Would you retype the lines from the one that holds "Ecco il nostro" to the final line of the entries below, both ends included and exactly as written, but without pictures?

>>>>

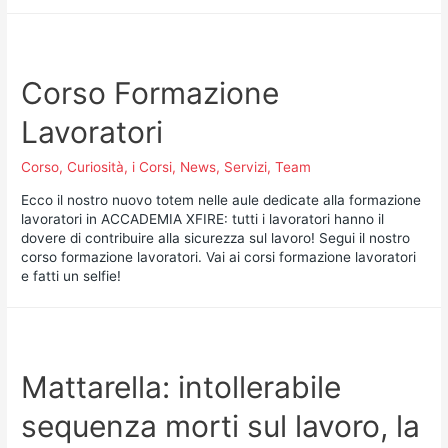
Corso Formazione
Lavoratori
Corso
,
Curiosità
,
i Corsi
,
News
,
Servizi
,
Team
Ecco il nostro nuovo totem nelle aule dedicate alla formazione
lavoratori in ACCADEMIA XFIRE: tutti i lavoratori hanno il
dovere di contribuire alla sicurezza sul lavoro! Segui il nostro
corso formazione lavoratori. Vai ai corsi formazione lavoratori
e fatti un selfie!
Mattarella: intollerabile
sequenza morti sul lavoro, la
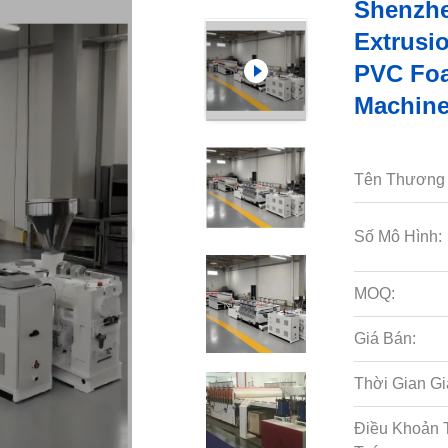
Shenzhe
Extrusi
PVC Fo
Machine
Tên Thương 
Số Mô Hình:
MOQ:
Giá Bán:
Thời Gian Gi
Điều Khoản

<<<<

**WRITTEN RESPONSE**.
Ecco il nostro nuovo totem nelle aule dedicate alla formazione
lavoratori in ACCADEMIA XFIRE: tutti i lavoratori hanno il
dovere di contribuire alla sicurezza sul lavoro! Segui il nostro
corso formazione lavoratori. Vai ai corsi formazione lavoratori
e fatti un selfie!
Mattarella: intollerabile
sequenza morti sul lavoro, la
Shenzhe
Extrusi
PVC Fo
Machine
Tên Thương 
Số Mô Hình:
MOQ:
Giá Bán:
Thời Gian Gi
Điều Khoản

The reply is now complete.